Protocol amendment 4 Version 1.1 (Parallel dosing): Changed Sponsor Study Director from Greg Cosgrove to Richard Pencek. Revised Inclusion Criterion 9. Revised Inclusion Criterion 10. Revised Inclusion Criterion 3. Revised Exclusion Criterion 11. Revised Exclusion Criterion 28. Revised last bullet to “Treatment with a disallowed medication, other investigational drug within 5 half-lives or 30 days before Screening, whichever time is longer, or the use of an investigational device within 30 days before Screening is prohibited.” Revised first sentence to “Prior use of an investigational drug within 5 half-lives or 30 days before Screening, whichever time is longer, or the use of an investigational device within 30 days before Screening is prohibited.” Moved examples of contraceptive methods with a failure rate of <1% per year under new subheading “Highly Effective Methods of Birth Control.” Revised the time between Visits 1 and 2 to be ≥2 weeks. Clarified that a plasma PK sample is not required at the EoS visit. Clarified that a plasma PK sample is not required at the EoS visit. Changes implemented for non-US sites: - Added Exclusion Criterion 29 to exclude participants who participated in an earlier part of the current study (ie, Part 1 or 2) within 6 months of dosing for a subsequent part (ie, Part 2 or 3); - Revised Exclusion Criterion 7.

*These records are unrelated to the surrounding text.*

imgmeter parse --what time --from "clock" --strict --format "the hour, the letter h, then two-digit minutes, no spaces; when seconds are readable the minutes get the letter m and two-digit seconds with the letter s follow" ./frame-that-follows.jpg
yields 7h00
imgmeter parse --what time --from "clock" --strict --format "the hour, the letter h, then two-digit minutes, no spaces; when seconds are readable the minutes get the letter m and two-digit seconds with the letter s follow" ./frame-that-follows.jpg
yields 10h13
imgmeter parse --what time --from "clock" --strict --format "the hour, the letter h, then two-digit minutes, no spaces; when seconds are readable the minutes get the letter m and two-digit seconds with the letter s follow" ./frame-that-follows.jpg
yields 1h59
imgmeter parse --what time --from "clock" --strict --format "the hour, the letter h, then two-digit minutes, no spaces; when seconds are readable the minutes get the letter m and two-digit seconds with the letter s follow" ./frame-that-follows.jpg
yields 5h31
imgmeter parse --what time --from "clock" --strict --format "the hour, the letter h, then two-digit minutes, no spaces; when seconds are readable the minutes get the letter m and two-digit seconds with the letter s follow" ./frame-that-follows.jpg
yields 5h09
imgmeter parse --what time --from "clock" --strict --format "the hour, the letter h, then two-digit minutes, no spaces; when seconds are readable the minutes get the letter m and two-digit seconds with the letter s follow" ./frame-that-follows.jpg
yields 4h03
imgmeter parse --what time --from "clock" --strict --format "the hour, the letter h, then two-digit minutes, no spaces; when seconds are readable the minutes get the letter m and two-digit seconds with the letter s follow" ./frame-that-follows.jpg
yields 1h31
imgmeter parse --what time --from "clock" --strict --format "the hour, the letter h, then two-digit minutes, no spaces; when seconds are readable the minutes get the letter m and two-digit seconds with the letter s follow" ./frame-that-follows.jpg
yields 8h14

Protocol amendment 4 Version 1.0 (Sequential dosing): Changed Sponsor Study Director from Greg Cosgrove to Richard Pencek. Revised Inclusion Criterion 9. Revised Inclusion Criterion 10. Revised Inclusion Criterion 3. Revised Exclusion Criterion 11. Revised Exclusion Criterion 28. Revised last bullet to “Treatment with a disallowed medication, other investigational drug within 5 half-lives or 30 days before Screening, whichever time is longer, or the use of an investigational device within 30 days before Screening is prohibited.” Revised first sentence to “Prior use of an investigational drug within 5 half-lives or 30 days before Screening, whichever time is longer, or the use of an investigational device within 30 days before Screening is prohibited.” Moved examples of contraceptive methods with a failure rate of <1% per year under new subheading “Highly Effective Methods of Birth Control.” Revised the time between Visits 1 and 2 to be ≥2 weeks. Clarified that a plasma PK sample is not required at the EoS visit. Clarified that a plasma PK sample is not required at the EoS visit. Changes implemented for non-US sites: - Added Exclusion Criterion 29 to exclude participants who participated in an earlier part of the current study (ie, Part 1 or 2) within 6 months of dosing for a subsequent part (ie, Part 2 or 3); - Revised Exclusion Criterion 7.